/---
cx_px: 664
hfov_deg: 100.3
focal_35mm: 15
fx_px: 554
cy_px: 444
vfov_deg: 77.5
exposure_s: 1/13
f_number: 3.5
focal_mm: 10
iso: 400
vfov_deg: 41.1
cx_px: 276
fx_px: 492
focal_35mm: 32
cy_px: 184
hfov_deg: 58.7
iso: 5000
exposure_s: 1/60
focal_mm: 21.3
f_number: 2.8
\---
/---
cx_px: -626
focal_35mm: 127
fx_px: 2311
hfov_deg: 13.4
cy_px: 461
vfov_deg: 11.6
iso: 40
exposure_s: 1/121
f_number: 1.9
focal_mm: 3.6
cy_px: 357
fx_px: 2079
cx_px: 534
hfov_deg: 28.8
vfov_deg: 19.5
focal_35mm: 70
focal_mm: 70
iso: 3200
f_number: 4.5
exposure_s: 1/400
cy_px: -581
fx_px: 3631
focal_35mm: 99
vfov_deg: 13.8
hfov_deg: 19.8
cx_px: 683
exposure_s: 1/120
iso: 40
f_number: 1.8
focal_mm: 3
\---
/---
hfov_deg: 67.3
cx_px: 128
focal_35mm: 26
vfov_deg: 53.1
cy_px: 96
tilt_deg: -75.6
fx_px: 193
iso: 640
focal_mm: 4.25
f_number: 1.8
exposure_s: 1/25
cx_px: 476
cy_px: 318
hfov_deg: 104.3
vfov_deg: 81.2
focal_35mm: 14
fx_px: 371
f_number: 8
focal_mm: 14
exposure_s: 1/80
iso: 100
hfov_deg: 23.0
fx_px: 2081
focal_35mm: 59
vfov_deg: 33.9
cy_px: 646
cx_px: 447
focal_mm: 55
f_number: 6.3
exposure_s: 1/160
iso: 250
\---
All that belongs in the answer is the run of lines above from the line containing "focal_35mm: 127" through the line containing "focal_35mm: 99", exactly as written.

** SOLUTION **
focal_35mm: 127
fx_px: 2311
hfov_deg: 13.4
cy_px: 461
vfov_deg: 11.6
iso: 40
exposure_s: 1/121
f_number: 1.9
focal_mm: 3.6
cy_px: 357
fx_px: 2079
cx_px: 534
hfov_deg: 28.8
vfov_deg: 19.5
focal_35mm: 70
focal_mm: 70
iso: 3200
f_number: 4.5
exposure_s: 1/400
cy_px: -581
fx_px: 3631
focal_35mm: 99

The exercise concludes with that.